From MSYEP to the mayor’s workplace
Mayor Sumbul Siddiqui visited the Data Activism studying web site on Aug. 9, accompanied by Breazeal. A graduate of MSYEP herself, Siddiqui says, “Through hands-on learning through computer programming, Cambridge high school students have the unique opportunity to see themselves as data scientists. Students were able learn ways to combat discrimination that occurs through artificial intelligence.” In an Instagram put up, Siddiqui additionally mentioned, “I had a blast visiting the scholars and studying about their tasks.”

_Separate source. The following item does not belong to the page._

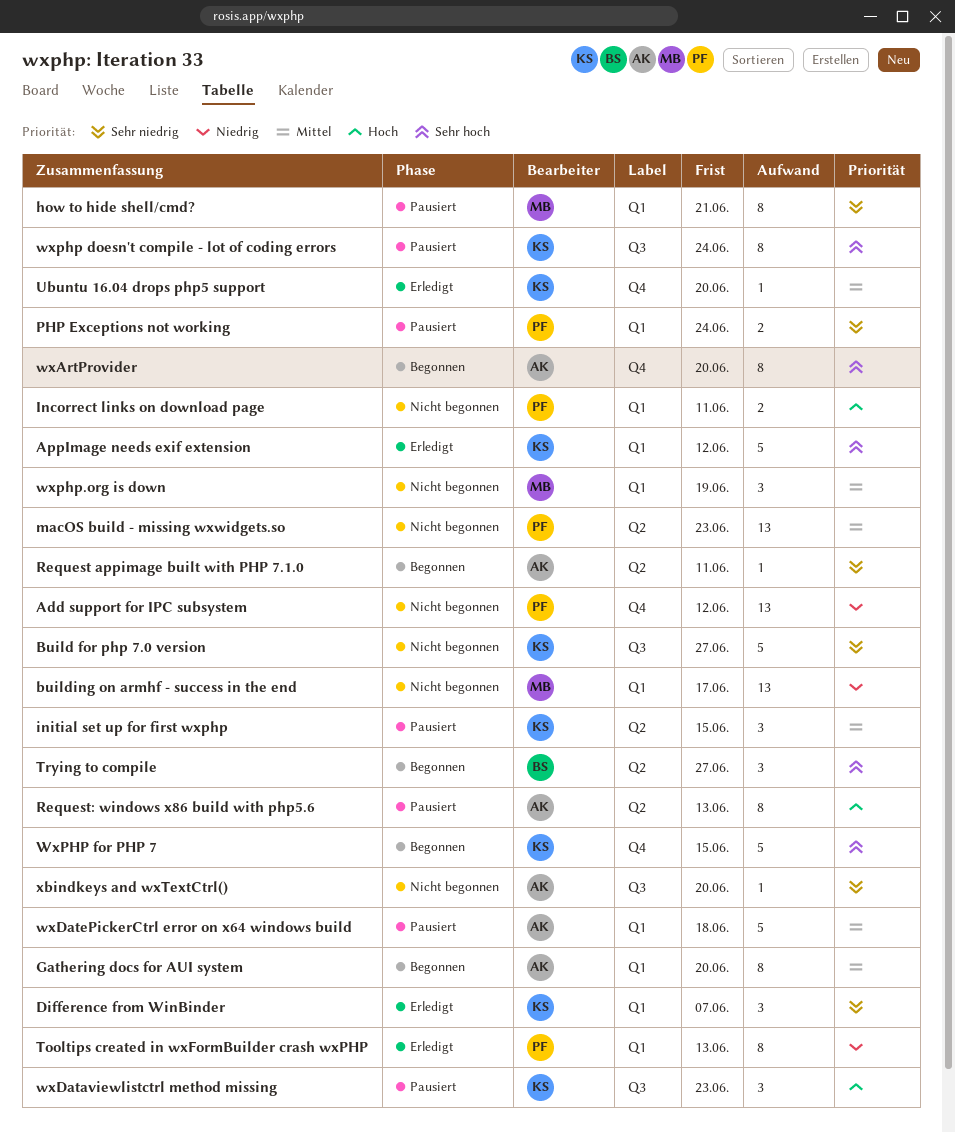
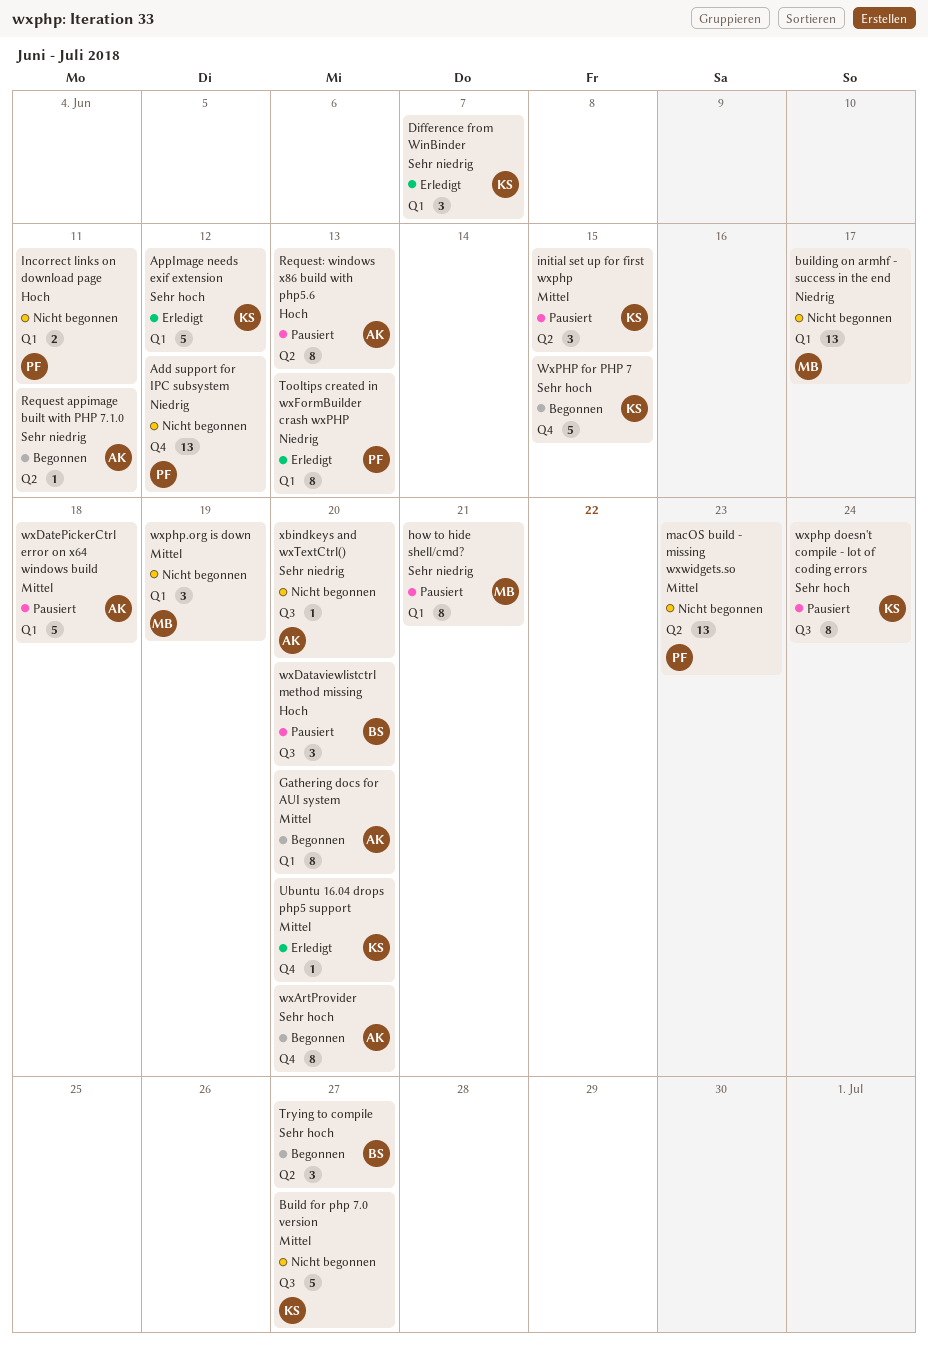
Build for php 7.0 version, priority: Sehr niedrig -> Mittel
PHP Exceptions not working: present -> none
wxDataviewlistctrl method missing, owner: KS -> BS
wxDataviewlistctrl method missing, due: Jun 23 -> Jun 20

Students labored on an exercise that requested them to ascertain how information science may be used to help marginalized communities. They remodeled their solutions into block-printed T-shirt designs, carving photos of their hopes into rubber block stamps. Some college students centered on the significance of knowledge privateness, like Jacob T., who drew a birdcage to signify information saved and locked away by third occasion apps. He says, “I want to open that cage and restore my data to myself and see what can be done with it.”
Many college students needed to see extra illustration in each the media they eat and throughout varied skilled fields. Nina talked concerning the significance of illustration in media and the way that would contribute to better illustration within the tech business, whereas Kiki talked about encouraging extra ladies to pursue STEM fields. Jesmin mentioned, “I wanted to show that data science is accessible to everyone, no matter their origin or language you speak. I wrote ‘hello’ in Bangla, Arabic, and English, because I speak all three languages and they all resonate with me.”
“Overall, I hope the students continue to use their data activism skills to re-envision a society that supports marginalized groups,” says Walker. “Moreover, I hope they are empowered to become data scientists and understand how their race can be a positive part of their identity.”